Valuethinker wrote: ↑Wed May 12, 2021 4:24 am
willthrill81 wrote: ↑Mon May 10, 2021 4:32 pm
brianH wrote: ↑Mon May 10, 2021 2:25 pm
New Providence wrote: ↑Mon May 10, 2021 10:17 am
30 yr mortgages make no sense. Housing prices would collapse if the maximum tenor was, say, 5 yrs.
Why don't 30y mortgages make sense?
If people couldn't get mortgages and had to pay cash for homes, would they be consuming as much housing as they do now?
Are consumers financially better off by consuming more or less housing?
BTW, the size of the median newly built home vs. the median household size has
doubled over the last 50 years (i.e., twice as much housing space in newly built homes compared to the number of people likely to occupy them).

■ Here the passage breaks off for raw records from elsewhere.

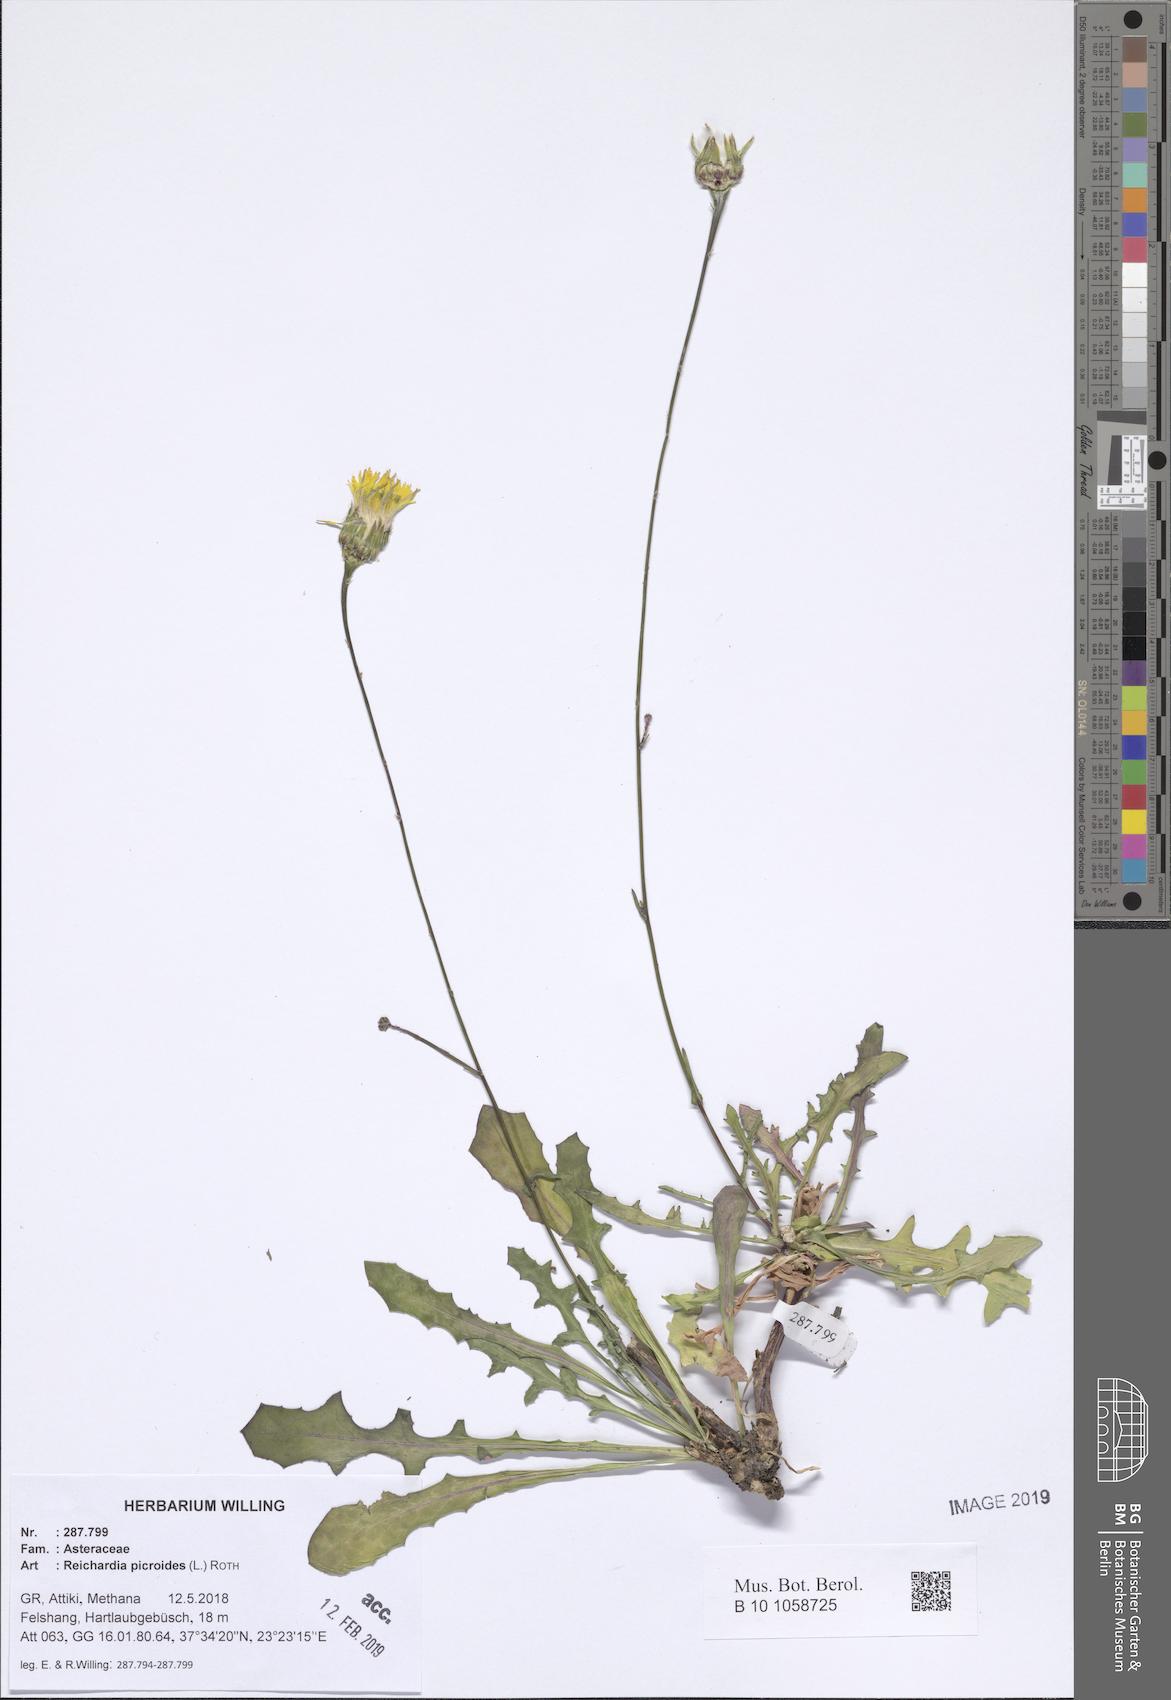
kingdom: Plantae
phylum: Tracheophyta
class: Magnoliopsida
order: Asterales
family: Asteraceae
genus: Reichardia
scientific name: Reichardia picroides
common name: Common brighteyes
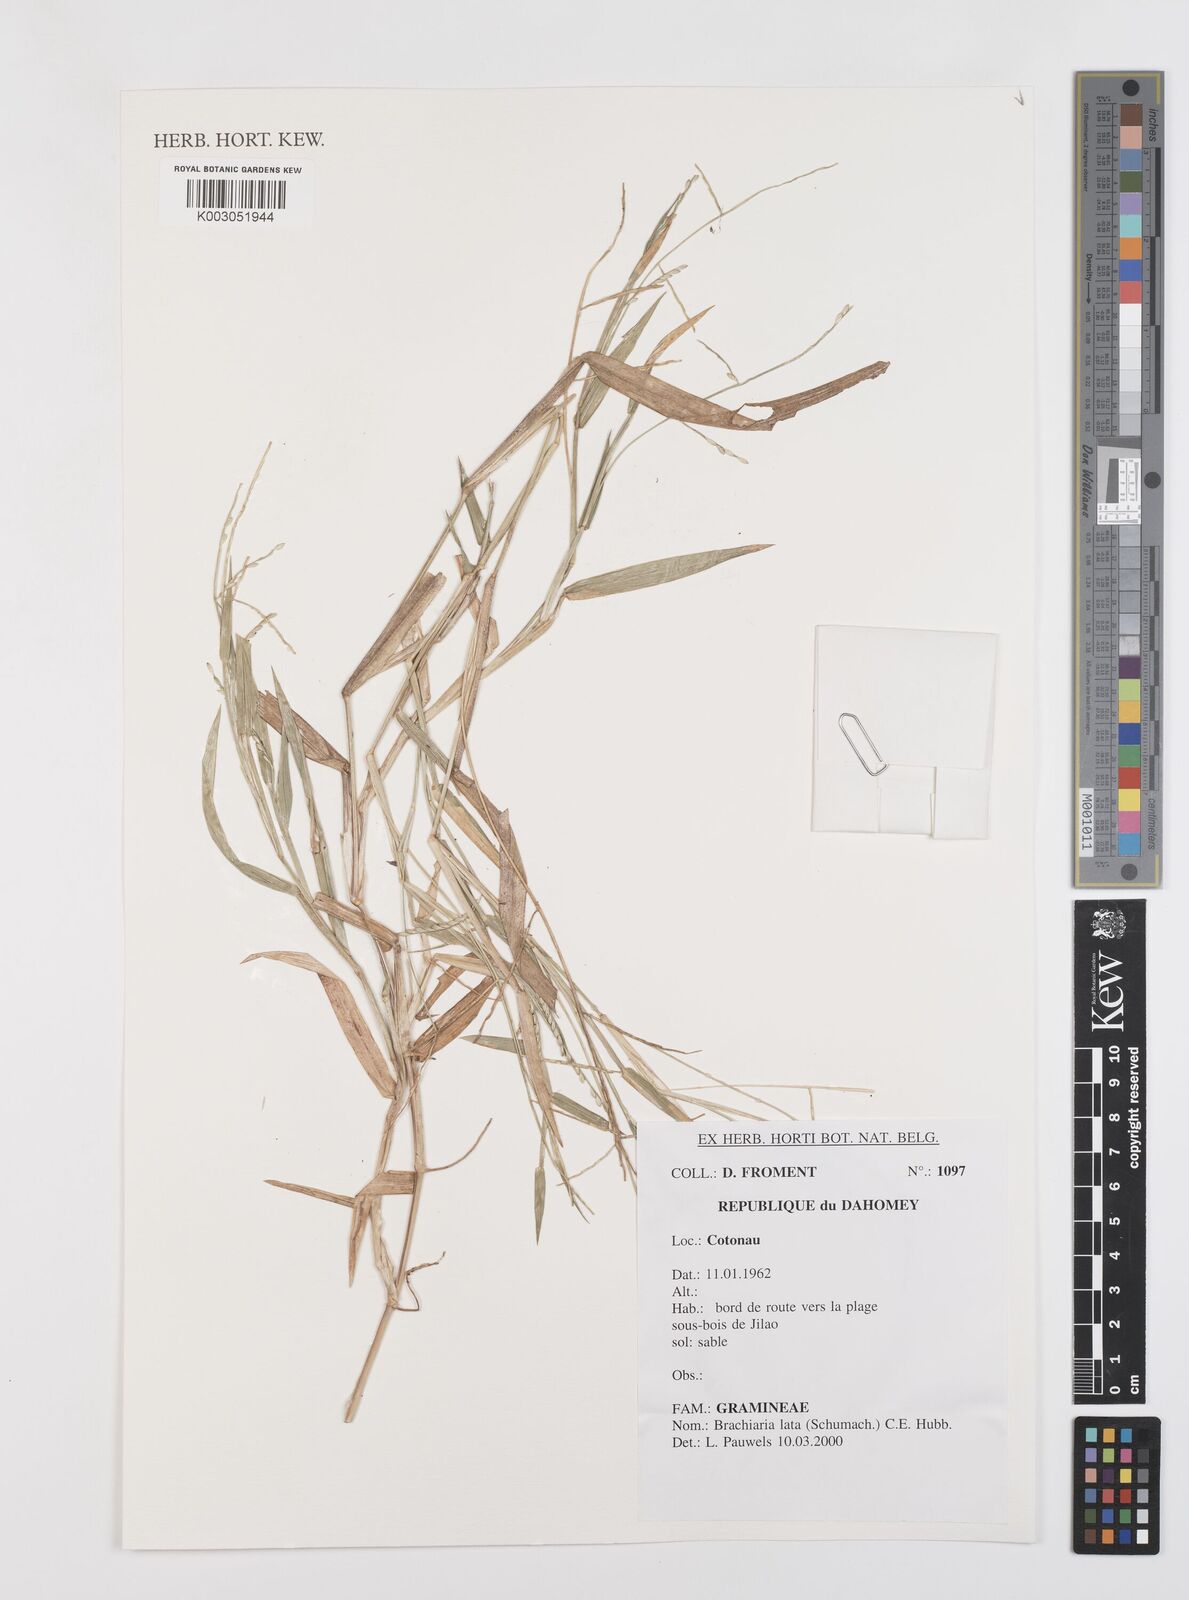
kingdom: Plantae
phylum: Tracheophyta
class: Liliopsida
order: Poales
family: Poaceae
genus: Urochloa
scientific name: Urochloa lata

We know what the world looks like when middle class people cannot get mortgages.
It looks like Britain up to about 1930. Everyone lives in rental properties - either rented from the state (social) or privately rented. The suburbs basically didn't exist.
It was the 1930s which saw the housing revolution in Britain. On a population 2/3rds size it is now, we built 50% more homes pa.
Similar period for the US before 1946 & Levittown etc. Go to the Tenement Museum on Lower East Side of NY -- a fascinating tour, when it reopens. Single family of 5-7 people (including grandmother) living in a 2-3 room apartment. You can see similar in Berlin.
Home ownership in the U.S. was around 44%, depending on which data is being used, before WW2. That increased to around 60% by 1960, and only small increases have been seen since (it's currently about 66% according to
Statista). In
this NBER article, Daniel Fetter examines this increase in home ownership between 1945-1960 and discusses various theories as to why it occurred. The increased availability of mortgages, especially VA mortgages, is one of the theoretical drivers, but there are others too (i.e., demographic changes, income, income tax, and others).
Further, the increased availability of mortgages, especially very long-term mortgages (e.g., 30 years), has likely been a contributing factor in the doubling of the median size of the newly built home relative to the median U.S. household size since 1972 and the increased COL of many areas. The same argument holds true with student loans in the U.S. (i.e., increased availability of student loans was at least partially responsible for increasing the cost of higher education).